Zian bergegas mengambil kunci mobilnya saat ia tak sanggup lagi menahan gelisah yang merambat di hatinya.
Entah kenapa, sejak tadi ia tak bisa tenang sedikitpun.
Bayangan Tiara terus melintas di benaknya.
Ya Tuhan, semoga Ara baik-baik saja di sana, ucapnya dalam hati saat mulai menjalankan mobilnya menuju ke tempat camping.
Sepanjang perjalanan mulutnya tak henti komat kamit meminta perlindungan dari Sang Pencipta. Agar melindungi Tiara di sana. Langit yang mulai gelap semakin menambah kecemasan di hatinya.
Mobil yang dikendarainya melaju kencang membelah jalanan.
\*\*\*
POV # Tiara
" OMG . . . kenapa aku sampai kesasar gini sih? udah mulai gelap lagi. Aku nggak tahu rute yang benar di mana ". desah Tiara pelan.
Beberapa saat kemudian
Krak
Bunyi ranting kering patah dari arah belakangnya. Sontak ia menoleh melihat siapa yang datang.

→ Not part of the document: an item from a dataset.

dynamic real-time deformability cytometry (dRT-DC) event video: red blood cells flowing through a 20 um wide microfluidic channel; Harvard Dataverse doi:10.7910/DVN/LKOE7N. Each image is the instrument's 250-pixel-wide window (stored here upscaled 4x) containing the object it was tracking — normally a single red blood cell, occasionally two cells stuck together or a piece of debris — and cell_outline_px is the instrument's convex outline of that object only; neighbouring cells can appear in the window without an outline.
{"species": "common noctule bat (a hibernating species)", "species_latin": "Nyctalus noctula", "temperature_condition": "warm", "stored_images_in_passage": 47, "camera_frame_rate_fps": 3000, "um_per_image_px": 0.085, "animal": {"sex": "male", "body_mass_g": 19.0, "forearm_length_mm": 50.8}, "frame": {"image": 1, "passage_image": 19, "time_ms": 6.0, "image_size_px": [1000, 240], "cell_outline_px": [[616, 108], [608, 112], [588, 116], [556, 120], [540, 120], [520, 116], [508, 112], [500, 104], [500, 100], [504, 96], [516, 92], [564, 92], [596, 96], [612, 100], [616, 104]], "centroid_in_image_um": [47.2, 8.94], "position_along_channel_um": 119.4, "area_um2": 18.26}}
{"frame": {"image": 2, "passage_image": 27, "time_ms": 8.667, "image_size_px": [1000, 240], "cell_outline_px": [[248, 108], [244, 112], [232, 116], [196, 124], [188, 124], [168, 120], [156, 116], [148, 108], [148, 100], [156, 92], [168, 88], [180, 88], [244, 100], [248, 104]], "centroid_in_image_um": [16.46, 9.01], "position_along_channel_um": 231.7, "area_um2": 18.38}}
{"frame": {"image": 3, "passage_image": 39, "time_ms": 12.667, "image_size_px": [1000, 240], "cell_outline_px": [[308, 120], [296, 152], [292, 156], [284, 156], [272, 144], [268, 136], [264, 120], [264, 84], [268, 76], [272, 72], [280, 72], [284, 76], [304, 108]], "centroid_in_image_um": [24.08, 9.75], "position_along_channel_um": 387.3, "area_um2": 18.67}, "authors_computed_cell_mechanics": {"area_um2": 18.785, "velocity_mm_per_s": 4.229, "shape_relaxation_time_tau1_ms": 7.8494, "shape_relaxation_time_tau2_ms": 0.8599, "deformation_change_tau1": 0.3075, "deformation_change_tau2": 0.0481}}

Seorang cowok muncul dari belakang. Wajah yang asing karena belum pernah dilihat Tiara.
Tiara seketika bangkit berdiri, senyumnya mulai terukir lagi.
" Kakak dari kelompok mana ?" tanyanya sok akrab. Padahal itu bukan sifat gadis yang pemalu itu. Dalam hati ia berharap, sosok di depannya bisa membantu menemukan rute kembali ke tenda.
" Dari kelompok elang, lo ngapain sendirian di sini ?" tanya cowok di hadapannya datar.
" Oh itu, em aku tersesat tadi kak . Boleh nggak bantuin aku balik ke tenda ?" tanya Tiara dengan hati - hati.
" Oke, yuk !" ujar cowok itu membuat Tiara lega. Dengan bersemangat ia mengikuti langkah cowok di depannya, tanpa berpikir panjang lagi.
Waktu berselang,
Tiara merasa mereka telah berjalan agak jauh namun belum sampai juga di tempat camping mereka. Suara para siswa pun tak terdengar sama sekali.
" Iya ya padahal gue udah capek banget nih. Kita istirahat dulu, gimana?" tanya cowok itu masih dengan wajah datarnya.
" Tapi kak . . .
Tiara ragu untuk melanjutkan kata-katanya.
Sebenarnya ia ingin terus mencari rute kembali, namun ia tak ingin membuat kesal sosok di depannya.
" Gue lelah, dan sekarang sudah gelap. Lo nggak mau kan kita tersesat lebih jauh lagi?" tanyanya.
Tiara terdiam mencoba mencerna kata-kata cowok itu.
Ada benarnya juga sih, ucapnya dalam hati.
" Baiklah kak, aku ikut kakak aja ". jawab Tiara akhirnya menyetujui saran darinya.
" Nah, di depan sana sepertinya ada pondok kecil. Kita istirahat di sana saja ".
Tiara mengangguk mengiyakan karena merasa tidak ada pilihan lain lagi. Keduanya mulai berjalan mendekati pondok itu.
Tiara mulai sibuk dengan pikirannya.
Sebenarnya, siapa cowok ini? apa benar dia siswa dari sekolah yang sama dengan aku? btw, pondok siapa ini ya? Oh, mungkin ada penduduk setempat yang berkebun di sini, karena di samping nampak sayuran yang ditanam.
" Permisi !" cowok itu mulai mengetuk pintu pondok itu.
" Permisi, apakah ada orang di sini ?" panggilnya lagi sambil mengetuk pintu kembali.
Namun tidak ada sahutan dari dalam.
Ia mencoba mencari ke sekitar pondok namun tak menemukan siapapun. Akhirnya ia memeriksa pintu yang ternyata tidak terkunci. Dari luar hanya dikaitkan dengan paku yang ada di dinding papan.
Perlahan ia mulai membuka pintu, mendorongnya perlahan dan berhasil.
Tiara mengikuti dari belakangnya, memandang sekeliling ruangan yang ada.